• [READING TEXT]
------------------------------
The last insult of the scurrilous gods—their flinging us upon oblivion with so indecent, so lewd a disregard for every sort of seemliness—is answered in Guy de Maupassant by a ferocious irony almost equal to their own.

But it would be unfair to let this dark-browed Norman go, without at least a passing allusion to the large and friendly manner in which he rakes up, out of brothel, out of gutter, out of tenement, out of sweat-shop, out of circus-tent, out of wharf shanty, out of barge cabin, every kind and species of human derelict to immortalise their vagrant humanity in the amber of his flawless style.

There is a spacious hospitality about the man's genius which is a rare tonic to weary aesthetes, sick of the thin-spun theories of the schools. The sun-burnt humour of many queer tatterdemalions warms us, as we read him, into a fine indifference to nice points of human distinction. All manner of ragged nondescripts blink at us out of their tragic resignation and hint at a ribald reciprocity of nature, making the whole world kin.
------------------------------
• [ENTRIES SHOWN]
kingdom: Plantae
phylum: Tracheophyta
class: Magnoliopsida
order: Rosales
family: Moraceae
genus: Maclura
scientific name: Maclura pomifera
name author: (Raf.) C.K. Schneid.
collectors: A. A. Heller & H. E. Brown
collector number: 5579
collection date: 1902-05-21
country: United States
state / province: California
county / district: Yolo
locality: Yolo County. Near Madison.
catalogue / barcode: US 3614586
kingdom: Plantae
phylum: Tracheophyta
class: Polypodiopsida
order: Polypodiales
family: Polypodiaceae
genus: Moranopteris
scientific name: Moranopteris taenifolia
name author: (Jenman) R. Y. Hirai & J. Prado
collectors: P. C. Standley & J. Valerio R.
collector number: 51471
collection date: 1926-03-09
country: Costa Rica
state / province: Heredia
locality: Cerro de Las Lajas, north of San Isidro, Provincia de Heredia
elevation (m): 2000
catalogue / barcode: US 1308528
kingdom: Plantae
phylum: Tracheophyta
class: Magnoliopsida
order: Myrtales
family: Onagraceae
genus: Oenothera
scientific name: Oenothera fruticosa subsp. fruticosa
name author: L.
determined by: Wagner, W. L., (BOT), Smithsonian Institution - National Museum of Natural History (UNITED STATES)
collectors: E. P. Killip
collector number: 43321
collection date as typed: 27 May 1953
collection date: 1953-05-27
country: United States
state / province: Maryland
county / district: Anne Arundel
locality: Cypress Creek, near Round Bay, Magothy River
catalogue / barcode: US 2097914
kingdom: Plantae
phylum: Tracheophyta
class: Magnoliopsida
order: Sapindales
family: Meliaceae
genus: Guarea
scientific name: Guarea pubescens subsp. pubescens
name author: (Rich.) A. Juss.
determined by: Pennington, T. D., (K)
------------------------------
• [TASK] Reproduce verbatim the portion of the passage on Guy de Maupassant between "But it would" and "his flawless style.", inclusive.

• [ANSWER TO THE EXERCISE]
But it would be unfair to let this dark-browed Norman go, without at least a passing allusion to the large and friendly manner in which he rakes up, out of brothel, out of gutter, out of tenement, out of sweat-shop, out of circus-tent, out of wharf shanty, out of barge cabin, every kind and species of human derelict to immortalise their vagrant humanity in the amber of his flawless style.